44-yr-old prostate cancer patient seeking advice, thoughts, etc.
Hello all,
I’ve just been thrown into this scary world recently. I wanted to share my story and see what advice, wisdom, anecdotes, thoughts, etc. you all might have.
The Basics:
44 years old living in Salt Lake City.
Diagnosed with prostate cancer November 26, 2024.
Fairly large tumor (1.7 x 2.1 cm) in the anterior right transition zone.
Slight bulging of the prostate margin anteriorly, indicating extra capsular abutment or extension (my nomograms indicate a 66% chance of prostate-confined disease)
Gleason 7 (3+4) = Grade Group 2
Total percentage of pattern 4: 10%
PSMA PET Scan: no sign of metastatic spread and no sign of lymph node involvement.
PSA: 4.8
Free PSA: 0.3
PSA, Percent Free: 6%
Decipher score: 0.15 (low risk)
No other genetic abnormalities found (like BRCA1, BRCA2, or other predispositions to cancer
I’m currently scheduled for surgery on March 4. However, I’m still exploring all options and seeking multiple opinions.
Background:
I’m frustrated with the journey I’ve been on. In 2019, I had an acute prostate infection. I was treated with antibiotics and the infection cleared up. However, troubling urinary symptoms remained. These were primarily weak urine stream, urgency, and other minor symptoms similar to what someone with chronic pelvic plain syndrome would experience.
My doctor referred me to a urologist. At first, he suspected the infection never went away completely. I did another round of antibiotics. My symptoms ebbed and flowed over two years. My urologist eventually began to suspect cancer because of my symptoms and my slightly elevated PSA level. I had a transperineal prostate biopsy in September 2021. EVERYTHING CAME BACK BENIGN. I was enormously relieved. Around the same time, I moved to Utah.
It took me a while to establish care with a new urologist. He believed I had lingering inflammation from prostatitis and that I should try pelvic floor physical therapy. I gave that a try, but life gets in the way and I just sort of put up with my main symptoms of weak urinary stream and urgency. I went back a year later and he had a completely different diagnosis. He said I had an enlarged prostate. My prostate is slightly enlarged for someone my age, but not overly large. It measures 35cc.
I wasn’t happy with his change in diagnoses, so I found another urologist at the University of Utah. He and and a colleague first wondered if I was having trouble with mast cells and auto immune issues. I seemed to fit the profile of a man with chronic non-bacterial prostatitis. We tried some medications and tests. Finally, in October of 2024, I got a mpMRI 3T. It showed a PI-RADS 5 lesion. A month later, I received an MRI-guided targeted biopsy. That’s when cancer was confirmed.

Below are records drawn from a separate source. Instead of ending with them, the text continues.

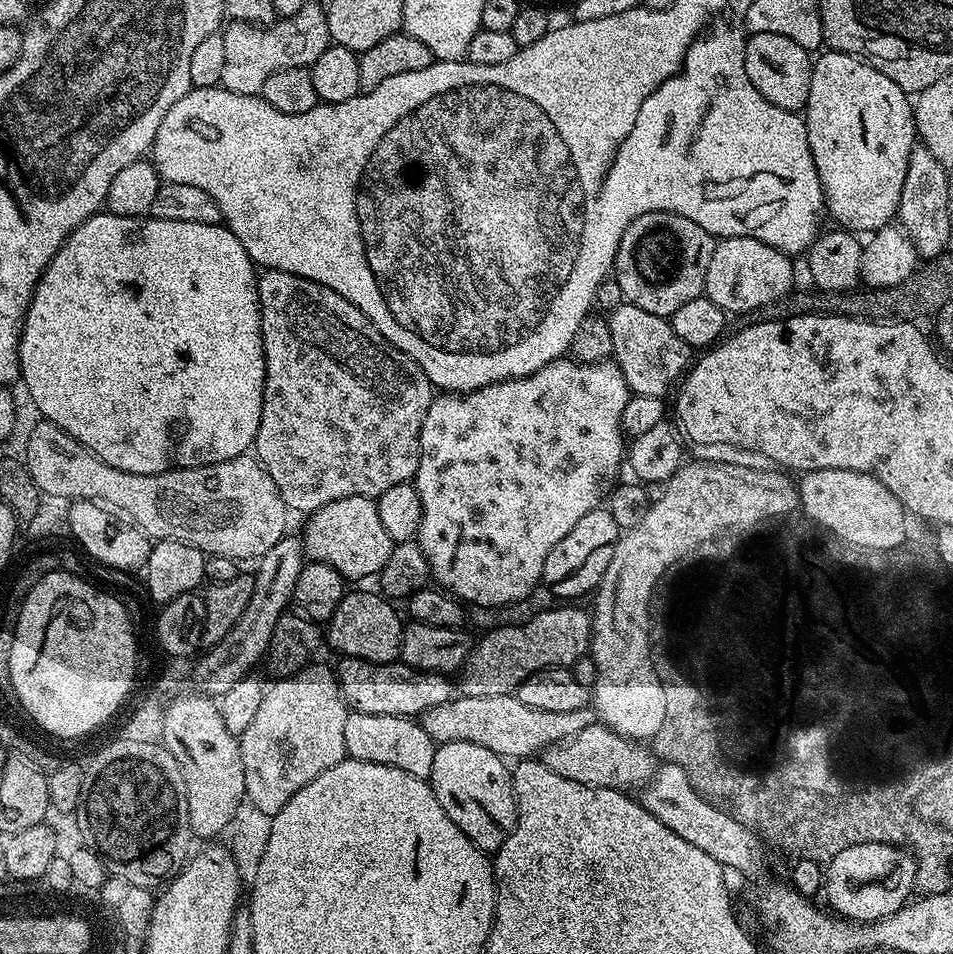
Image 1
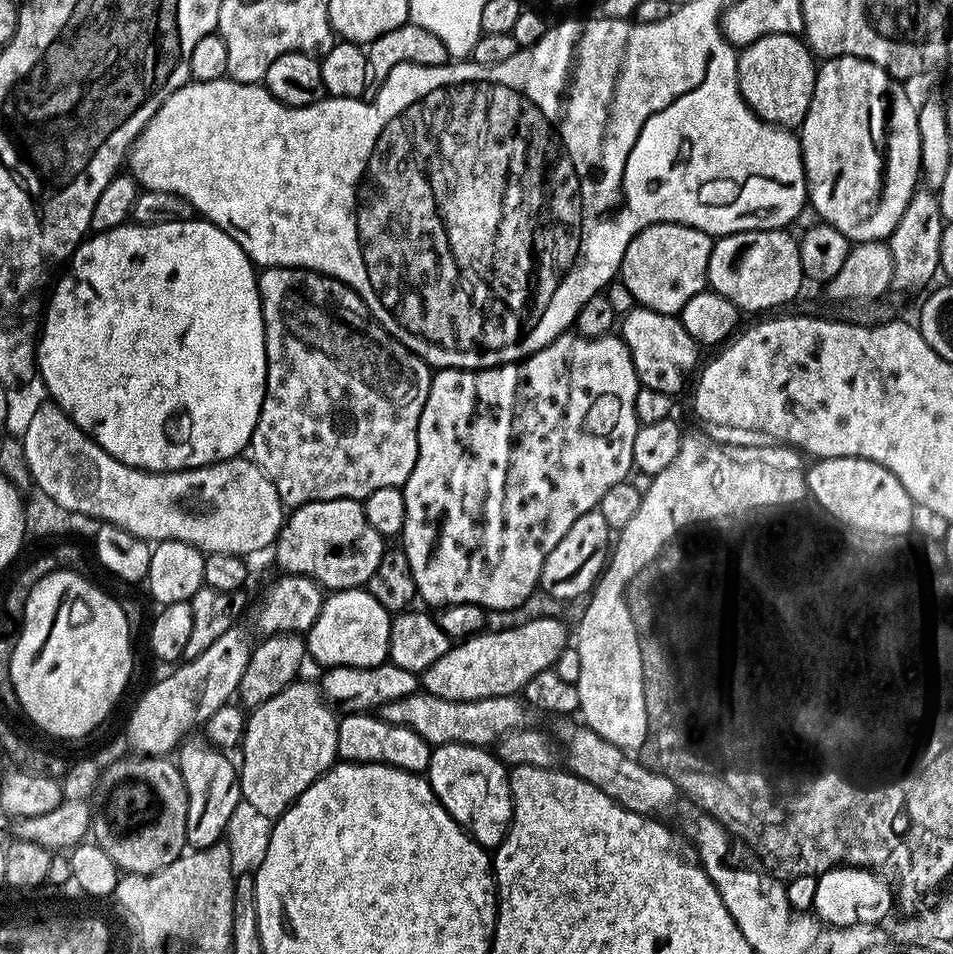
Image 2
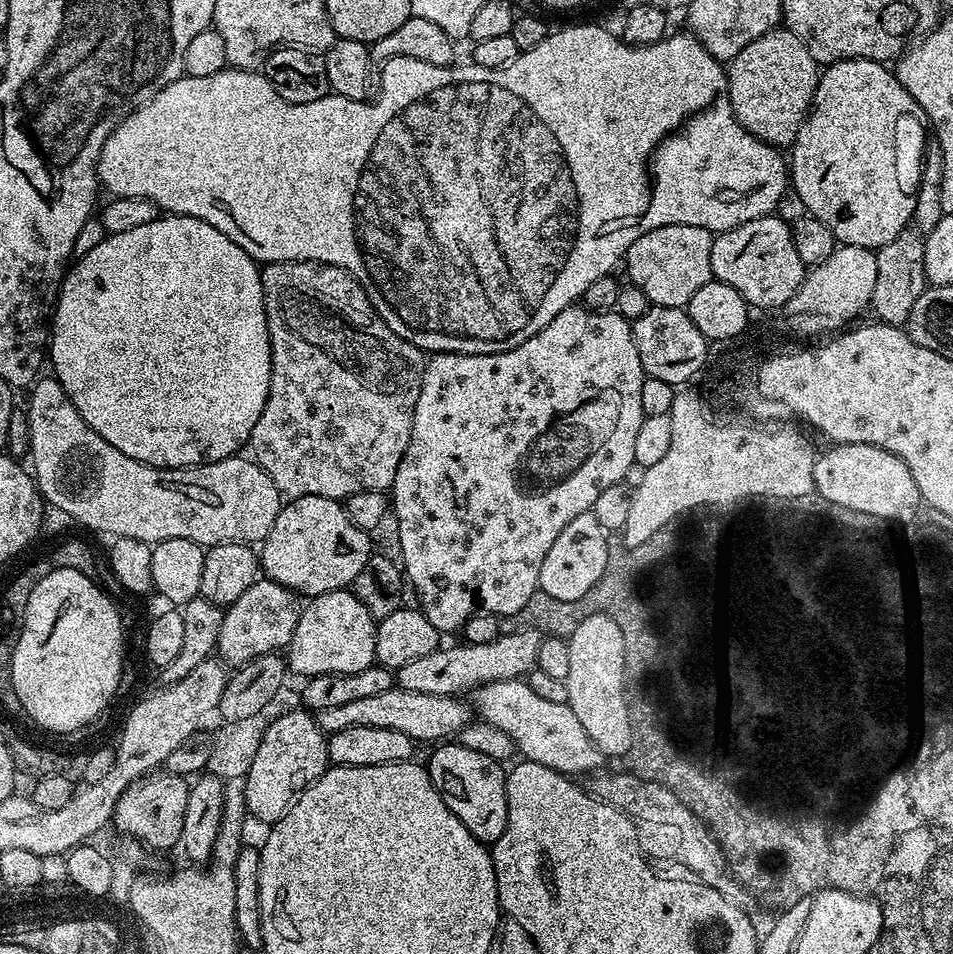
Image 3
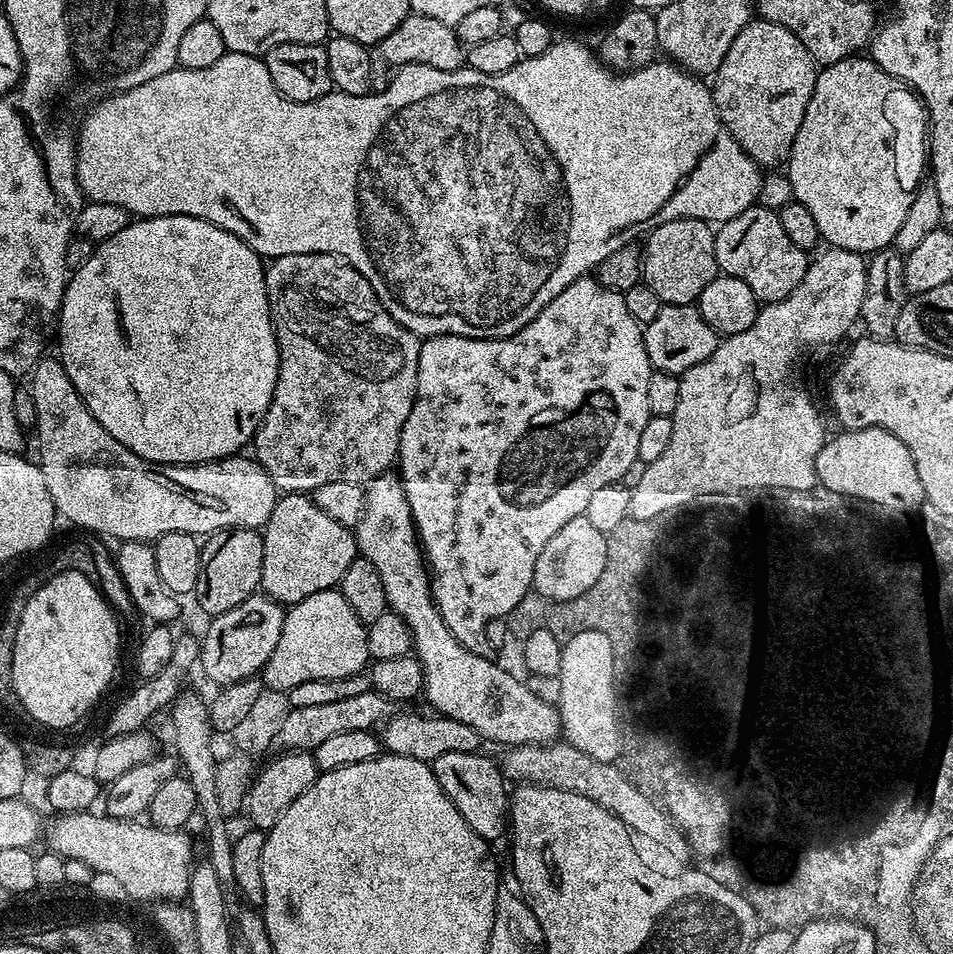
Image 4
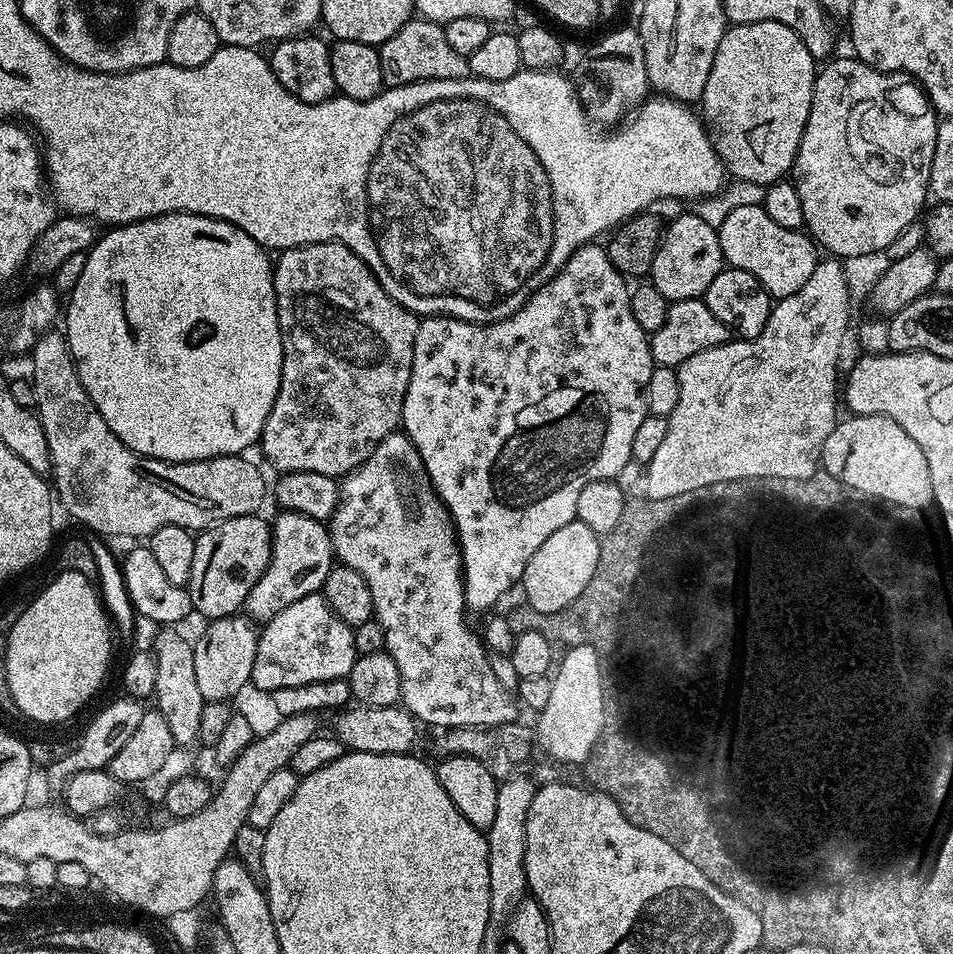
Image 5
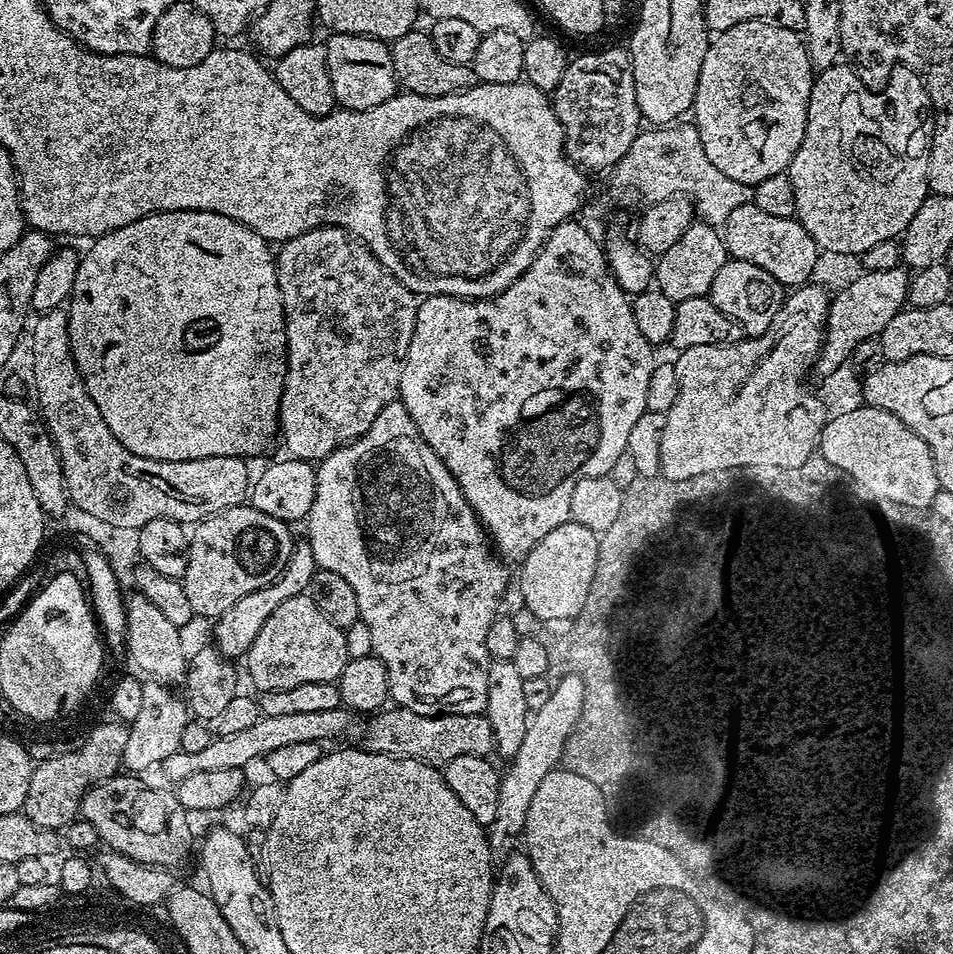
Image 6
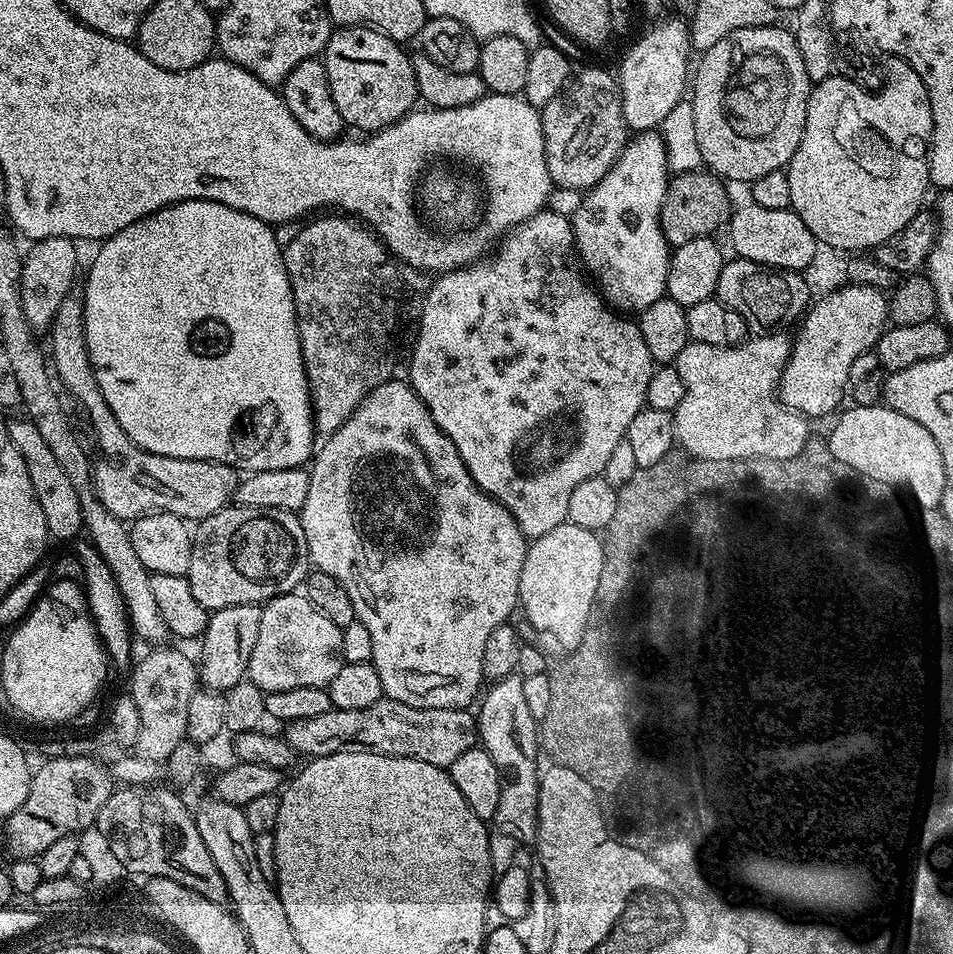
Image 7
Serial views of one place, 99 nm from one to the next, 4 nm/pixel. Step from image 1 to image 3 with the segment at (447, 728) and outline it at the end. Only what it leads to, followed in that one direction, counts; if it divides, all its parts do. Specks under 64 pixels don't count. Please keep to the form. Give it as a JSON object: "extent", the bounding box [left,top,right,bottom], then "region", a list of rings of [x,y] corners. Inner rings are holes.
{"extent":[315,686,473,742],"region":[[[394,686],[383,694],[358,698],[343,706],[329,706],[327,710],[315,713],[316,725],[325,734],[346,730],[350,726],[375,726],[382,730],[398,730],[414,742],[420,740],[444,742],[461,733],[473,719],[473,709],[465,701],[464,705],[460,700],[463,699],[442,694],[418,694],[415,690],[402,690]]]}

I should note, there are also extensive calcifications and evidence of chronic prostatitis elsewhere in the gland. I have both cancer and prostatitis. It’s unclear if it’s the cancer or the prostatitis (or both) causing my main urinary issues like weak stream.
It’s been a whirlwind. From being investigated for possible cancer and being found clean…to suddenly having a fairly large tumor three years later.
I do have a family history. My dad, and two of his brothers, had it. Two were diagnosed in their 70s. One was diagnosed in his 50s. All are still alive and it doesn’t seem prostate cancer will be what kills them.
I’m more calm now than I was when my MRI first indicated a high chance of cancer. My PSMA PET scan calmed me a lot. But I’m still worried about the potential for slight extraprostatic spread, as indicated by the bulge.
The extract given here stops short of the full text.